E’ sempre colpa della burocrazia. In parte sarà anche vero, ma sarebbe utile capire bene che cosa si intende per burocrazia. Nella tempesta energetica perfetta in cui l’Italia si è trovata coinvolta stanno emergendo nodi irrisolti che è facile mettere in capo alla burocrazia, alle sue lentezze, al suo perenne istinto a rinviare, conservando l’esistente anche quando è contrario allo sviluppo. L’Italia rappresenta il caso peggiore in Europa, nessun altro Paese ha così tanti problemi ad autorizzare i nuovi impianti di produzione di energia da fonti rinnovabili. In Italia quasi il 50% continua a non essere realizzato a causa dell’eccesso di una “cattiva burocrazia”, mentre l’altro 50% verrà realizzato con sei anni di ritardo.
I ritmi degli iter autorizzativi – che durano in media tra i 4 e i 5 anni – fanno sì che solo il 9% dei progetti di impianti fotovoltaici presentati abbia ricevuto il via libera. L’Alleanza per il fotovoltaico, il soggetto che rappresenta i principali operatori impegnati nello sviluppo di soluzioni per l’energia solare, ha stimato che ci siano circa 35 miliardi di investimenti bloccati e 40 GW di energia che potrebbe essere prodotta e che invece aspetta il via libera.
Questo è il dato di fatto. Ma da chi è rappresentata questa “cattiva burocrazia” che frena? Possibile che non si possano rimuovere le quinte colonne dell’indecisionismo? Forse non è una questione che riguarda i singoli burocrati, funzionari e dirigenti pubblici delle Amministrazioni centrali dello Stato, delle Regioni, delle Soprintendenze, degli Enti locali. Forse il problema viaggia sopra le teste di questi piccoli o grandi “mandarini”. Forse è un problema di norme. E quindi di politica.
Serve un passo indietro normativo, una semplificazione effettiva a tutti i livelli amministrativi. Siamo sicuri che tutte le Amministrazioni pubbliche – centrali o locali – abbiano fatto tutto quanto in loro possesso per liberarsi di preziosi veti da poter inserire per fare sentire il loro potere di interdizione, se non di scelta?

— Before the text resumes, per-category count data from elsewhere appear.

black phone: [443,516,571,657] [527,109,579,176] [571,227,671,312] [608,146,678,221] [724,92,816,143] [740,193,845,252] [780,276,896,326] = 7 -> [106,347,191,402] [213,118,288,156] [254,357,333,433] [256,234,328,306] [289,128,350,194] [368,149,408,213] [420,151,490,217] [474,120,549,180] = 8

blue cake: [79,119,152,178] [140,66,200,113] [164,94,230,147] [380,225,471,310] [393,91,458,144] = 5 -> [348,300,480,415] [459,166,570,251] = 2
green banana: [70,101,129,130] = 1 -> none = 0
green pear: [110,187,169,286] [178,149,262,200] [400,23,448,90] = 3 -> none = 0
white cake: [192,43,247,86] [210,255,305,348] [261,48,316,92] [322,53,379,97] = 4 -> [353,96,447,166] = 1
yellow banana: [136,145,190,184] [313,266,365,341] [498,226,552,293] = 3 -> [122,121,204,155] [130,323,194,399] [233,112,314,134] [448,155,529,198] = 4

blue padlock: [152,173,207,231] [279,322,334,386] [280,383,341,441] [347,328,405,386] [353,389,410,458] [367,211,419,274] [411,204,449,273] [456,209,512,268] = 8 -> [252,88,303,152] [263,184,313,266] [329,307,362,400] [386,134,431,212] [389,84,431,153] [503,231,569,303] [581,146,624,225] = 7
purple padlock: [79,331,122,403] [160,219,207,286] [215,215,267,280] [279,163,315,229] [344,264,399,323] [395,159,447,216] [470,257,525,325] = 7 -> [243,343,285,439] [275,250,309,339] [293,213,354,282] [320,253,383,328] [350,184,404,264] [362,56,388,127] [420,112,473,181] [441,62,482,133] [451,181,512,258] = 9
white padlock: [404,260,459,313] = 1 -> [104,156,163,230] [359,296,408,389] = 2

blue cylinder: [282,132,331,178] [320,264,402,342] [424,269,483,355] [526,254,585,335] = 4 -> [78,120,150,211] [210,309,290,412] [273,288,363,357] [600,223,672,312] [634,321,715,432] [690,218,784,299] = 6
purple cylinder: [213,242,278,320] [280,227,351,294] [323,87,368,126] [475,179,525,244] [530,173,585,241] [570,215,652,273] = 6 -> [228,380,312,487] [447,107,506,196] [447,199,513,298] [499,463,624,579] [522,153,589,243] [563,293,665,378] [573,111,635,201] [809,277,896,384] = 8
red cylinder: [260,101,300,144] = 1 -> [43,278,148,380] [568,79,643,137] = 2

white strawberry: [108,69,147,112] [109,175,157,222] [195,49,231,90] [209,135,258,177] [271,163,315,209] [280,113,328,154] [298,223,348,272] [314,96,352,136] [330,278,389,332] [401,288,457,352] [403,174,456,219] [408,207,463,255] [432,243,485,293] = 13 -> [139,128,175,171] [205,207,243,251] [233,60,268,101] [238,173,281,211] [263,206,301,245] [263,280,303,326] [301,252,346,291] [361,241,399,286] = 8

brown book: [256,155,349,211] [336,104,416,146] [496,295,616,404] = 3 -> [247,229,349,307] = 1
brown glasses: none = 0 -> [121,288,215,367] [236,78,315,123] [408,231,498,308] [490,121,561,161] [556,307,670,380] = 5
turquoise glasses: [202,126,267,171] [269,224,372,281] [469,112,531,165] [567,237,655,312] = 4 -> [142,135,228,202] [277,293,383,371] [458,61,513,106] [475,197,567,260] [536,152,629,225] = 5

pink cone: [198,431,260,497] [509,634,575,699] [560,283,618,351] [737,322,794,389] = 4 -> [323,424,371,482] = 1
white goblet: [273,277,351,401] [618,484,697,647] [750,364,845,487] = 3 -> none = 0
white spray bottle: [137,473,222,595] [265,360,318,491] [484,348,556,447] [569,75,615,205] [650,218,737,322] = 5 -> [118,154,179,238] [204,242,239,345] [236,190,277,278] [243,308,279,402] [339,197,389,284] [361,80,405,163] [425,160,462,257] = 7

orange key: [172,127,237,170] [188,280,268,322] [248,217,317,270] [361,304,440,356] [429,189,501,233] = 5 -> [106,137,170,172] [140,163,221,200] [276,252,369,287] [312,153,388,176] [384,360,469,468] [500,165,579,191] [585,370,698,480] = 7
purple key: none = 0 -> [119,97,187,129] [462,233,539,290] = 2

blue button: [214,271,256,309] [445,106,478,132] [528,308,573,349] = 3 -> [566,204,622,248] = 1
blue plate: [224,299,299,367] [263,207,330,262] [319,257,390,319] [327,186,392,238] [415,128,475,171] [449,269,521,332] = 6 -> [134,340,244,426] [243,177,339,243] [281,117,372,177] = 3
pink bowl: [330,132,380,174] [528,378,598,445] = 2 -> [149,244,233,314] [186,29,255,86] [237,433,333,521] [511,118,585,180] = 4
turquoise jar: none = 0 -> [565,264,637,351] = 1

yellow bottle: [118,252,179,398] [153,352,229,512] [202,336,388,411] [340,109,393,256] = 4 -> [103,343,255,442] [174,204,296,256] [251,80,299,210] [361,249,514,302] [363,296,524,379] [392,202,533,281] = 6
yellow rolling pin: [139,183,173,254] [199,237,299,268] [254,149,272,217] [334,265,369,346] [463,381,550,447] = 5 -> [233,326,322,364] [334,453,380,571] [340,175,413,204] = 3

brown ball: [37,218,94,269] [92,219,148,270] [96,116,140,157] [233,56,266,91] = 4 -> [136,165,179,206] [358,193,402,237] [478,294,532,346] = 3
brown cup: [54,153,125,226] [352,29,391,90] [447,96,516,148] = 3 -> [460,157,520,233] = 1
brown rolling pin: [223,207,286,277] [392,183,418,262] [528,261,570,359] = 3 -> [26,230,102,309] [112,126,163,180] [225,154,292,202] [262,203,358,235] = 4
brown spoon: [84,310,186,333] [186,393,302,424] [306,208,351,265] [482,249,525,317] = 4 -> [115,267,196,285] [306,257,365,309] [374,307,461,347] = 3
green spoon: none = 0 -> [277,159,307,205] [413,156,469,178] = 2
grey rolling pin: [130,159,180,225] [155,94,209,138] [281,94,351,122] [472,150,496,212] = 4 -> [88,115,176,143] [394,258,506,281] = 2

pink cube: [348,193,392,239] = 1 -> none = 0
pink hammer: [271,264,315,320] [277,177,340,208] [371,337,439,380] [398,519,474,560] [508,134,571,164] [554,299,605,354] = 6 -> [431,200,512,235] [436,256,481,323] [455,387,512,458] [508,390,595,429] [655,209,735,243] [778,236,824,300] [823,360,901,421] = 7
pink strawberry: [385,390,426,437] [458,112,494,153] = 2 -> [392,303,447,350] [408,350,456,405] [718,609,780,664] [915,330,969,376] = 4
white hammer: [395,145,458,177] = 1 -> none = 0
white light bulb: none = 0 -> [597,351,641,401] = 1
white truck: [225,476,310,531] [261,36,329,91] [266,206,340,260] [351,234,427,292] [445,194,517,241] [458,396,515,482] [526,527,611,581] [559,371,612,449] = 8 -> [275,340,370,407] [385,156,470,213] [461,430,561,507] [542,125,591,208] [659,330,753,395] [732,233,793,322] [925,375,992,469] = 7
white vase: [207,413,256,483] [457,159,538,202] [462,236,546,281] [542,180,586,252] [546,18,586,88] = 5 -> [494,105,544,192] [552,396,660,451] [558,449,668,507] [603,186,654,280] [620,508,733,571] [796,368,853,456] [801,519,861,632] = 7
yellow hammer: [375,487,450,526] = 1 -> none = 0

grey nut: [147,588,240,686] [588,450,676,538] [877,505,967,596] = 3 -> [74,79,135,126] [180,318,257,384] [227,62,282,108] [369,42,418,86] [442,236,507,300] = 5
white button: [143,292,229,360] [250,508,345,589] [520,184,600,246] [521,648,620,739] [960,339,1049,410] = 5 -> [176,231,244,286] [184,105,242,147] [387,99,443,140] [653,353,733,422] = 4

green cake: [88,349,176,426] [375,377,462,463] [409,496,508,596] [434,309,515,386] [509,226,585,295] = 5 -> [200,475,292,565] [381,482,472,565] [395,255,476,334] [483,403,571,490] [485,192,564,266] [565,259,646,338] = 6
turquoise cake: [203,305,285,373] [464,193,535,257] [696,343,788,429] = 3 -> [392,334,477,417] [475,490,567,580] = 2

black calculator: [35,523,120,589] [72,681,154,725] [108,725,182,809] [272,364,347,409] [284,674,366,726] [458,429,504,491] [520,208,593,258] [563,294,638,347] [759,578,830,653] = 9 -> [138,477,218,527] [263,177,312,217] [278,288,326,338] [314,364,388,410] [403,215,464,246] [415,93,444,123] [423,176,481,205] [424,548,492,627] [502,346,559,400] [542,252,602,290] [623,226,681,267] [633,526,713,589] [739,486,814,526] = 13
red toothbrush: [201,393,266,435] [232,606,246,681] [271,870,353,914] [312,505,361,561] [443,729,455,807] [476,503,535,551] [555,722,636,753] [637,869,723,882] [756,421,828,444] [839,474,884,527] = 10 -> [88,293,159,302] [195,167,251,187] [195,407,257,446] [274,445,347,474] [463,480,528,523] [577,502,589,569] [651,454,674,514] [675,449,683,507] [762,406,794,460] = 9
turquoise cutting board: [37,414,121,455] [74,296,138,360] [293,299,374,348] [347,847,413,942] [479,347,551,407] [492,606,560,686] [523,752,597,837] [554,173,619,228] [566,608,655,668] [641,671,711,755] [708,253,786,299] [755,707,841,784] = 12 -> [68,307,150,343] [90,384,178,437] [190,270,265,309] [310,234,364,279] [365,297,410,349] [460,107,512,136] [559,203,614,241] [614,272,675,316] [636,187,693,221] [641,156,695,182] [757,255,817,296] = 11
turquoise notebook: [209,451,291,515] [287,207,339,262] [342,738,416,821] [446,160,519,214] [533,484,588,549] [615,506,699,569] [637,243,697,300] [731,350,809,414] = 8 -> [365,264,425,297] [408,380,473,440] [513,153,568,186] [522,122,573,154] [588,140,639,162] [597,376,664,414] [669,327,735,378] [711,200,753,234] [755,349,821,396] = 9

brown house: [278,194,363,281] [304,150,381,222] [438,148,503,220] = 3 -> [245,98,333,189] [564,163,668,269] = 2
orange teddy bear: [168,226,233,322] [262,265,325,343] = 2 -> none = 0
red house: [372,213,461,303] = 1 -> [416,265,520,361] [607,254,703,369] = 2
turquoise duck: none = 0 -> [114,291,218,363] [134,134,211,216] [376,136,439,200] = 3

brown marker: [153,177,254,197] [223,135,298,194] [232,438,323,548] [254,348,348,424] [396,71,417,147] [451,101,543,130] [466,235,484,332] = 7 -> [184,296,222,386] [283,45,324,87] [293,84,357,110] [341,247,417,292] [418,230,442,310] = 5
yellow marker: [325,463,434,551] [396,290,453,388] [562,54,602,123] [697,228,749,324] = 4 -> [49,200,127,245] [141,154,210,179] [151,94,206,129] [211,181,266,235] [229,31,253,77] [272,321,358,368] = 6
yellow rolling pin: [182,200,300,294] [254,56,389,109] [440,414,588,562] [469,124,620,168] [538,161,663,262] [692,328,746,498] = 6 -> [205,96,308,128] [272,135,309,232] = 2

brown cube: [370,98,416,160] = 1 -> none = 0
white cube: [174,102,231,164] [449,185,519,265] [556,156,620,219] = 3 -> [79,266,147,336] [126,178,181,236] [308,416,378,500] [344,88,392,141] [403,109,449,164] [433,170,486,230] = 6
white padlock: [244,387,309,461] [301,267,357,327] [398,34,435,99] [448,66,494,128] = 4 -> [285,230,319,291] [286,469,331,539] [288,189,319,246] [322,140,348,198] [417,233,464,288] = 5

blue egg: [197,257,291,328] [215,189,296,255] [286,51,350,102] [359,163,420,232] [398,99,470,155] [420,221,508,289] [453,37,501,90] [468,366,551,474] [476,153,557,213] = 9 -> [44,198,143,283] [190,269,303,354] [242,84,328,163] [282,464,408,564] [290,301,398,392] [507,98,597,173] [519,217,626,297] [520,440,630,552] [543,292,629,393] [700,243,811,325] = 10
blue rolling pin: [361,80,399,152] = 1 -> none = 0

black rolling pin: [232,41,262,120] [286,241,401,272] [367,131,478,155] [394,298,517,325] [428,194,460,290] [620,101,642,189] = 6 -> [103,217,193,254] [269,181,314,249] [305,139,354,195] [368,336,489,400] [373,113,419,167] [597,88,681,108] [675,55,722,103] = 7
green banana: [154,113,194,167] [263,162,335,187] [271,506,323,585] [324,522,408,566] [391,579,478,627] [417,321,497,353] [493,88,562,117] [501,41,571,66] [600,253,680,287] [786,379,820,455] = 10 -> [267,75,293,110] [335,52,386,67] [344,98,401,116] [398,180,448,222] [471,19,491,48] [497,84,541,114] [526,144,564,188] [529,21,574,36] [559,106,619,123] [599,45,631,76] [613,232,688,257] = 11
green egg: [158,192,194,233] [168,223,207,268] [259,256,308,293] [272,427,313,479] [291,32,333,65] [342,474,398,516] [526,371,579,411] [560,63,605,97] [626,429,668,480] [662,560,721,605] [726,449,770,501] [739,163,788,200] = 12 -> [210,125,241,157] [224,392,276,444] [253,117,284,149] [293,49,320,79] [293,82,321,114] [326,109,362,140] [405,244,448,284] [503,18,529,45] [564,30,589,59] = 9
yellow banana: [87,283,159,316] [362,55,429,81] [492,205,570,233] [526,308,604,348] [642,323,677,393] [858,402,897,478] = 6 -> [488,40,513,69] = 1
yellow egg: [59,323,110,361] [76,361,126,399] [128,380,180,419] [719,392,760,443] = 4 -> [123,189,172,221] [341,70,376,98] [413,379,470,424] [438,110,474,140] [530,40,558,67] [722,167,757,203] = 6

Il processo di riforma della Pubblica Amministrazione promosso da Renato Brunetta non può fermarsi nei confini della Funzione Pubblica. La strada segnata da Brunetta potrebbe essere riprodotta da ogni Amministrazione, che invoca autonomia e da ogni soggetto che decreta norme, circolari, determinazioni che risultano cogenti per i singoli funzionari e dirigenti. I burocrati si bloccano se hanno norme che li bloccano. E le norme si scardinano a ciascuno dei livelli in cui vengono emanate e costruite. E’ il tempo dei passi indietro da parte di Regioni e Ministeri. Lo stallo non si supera definendo una Commissione nazionale per la Valutazione di impatto ambientale (Via) i cui esiti devono finire ancora nell’orizzonte delle Regioni. E’ forse il tempo dell’accentramento su alcune materie, come a esempio quelle che attengono all’emergenza energetica? Se non ora quando?
Nel frattempo, chi può semplificare dovrebbe cominciare a farlo. Il Parlamento potrebbe dedicarsi alla stesura di testi unici per raccogliere e armonizzare le decine di migliaia di leggi che vivono di rimandi incomprensibili per chi non è del Palazzo. Il Governo potrebbe raccordare i ministeri “competenti” e concorrenti: Transizione ecologica, Politiche Agricole e Cultura insistono tutti e tre sulle procedure di autorizzazione. L’amministrazione della Giustizia potrebbe dedicare sezioni specializzate nei Tar sulle questioni energetiche, per non sommergere ricorsi strumentali nella palude delle decisioni lente e procrastinabili. Le Regioni potrebbero definire tempistiche certe e uguali per tutte le realtà del territorio nazionale, senza inseguire inutili autonomismi di facciata.
A torto o a ragione il Governo Monti limitò fortemente l’autonomia di bilancio degli enti locali, per procedere a tappe forzate sulla strada del controllo della spesa pubblica. Possibile che il Governo dei Migliori non riesca a trovare una strada per bypassare le mille barriere cui si sottopone un’autorizzazione per un impianto energetico da fonti rinnovabili?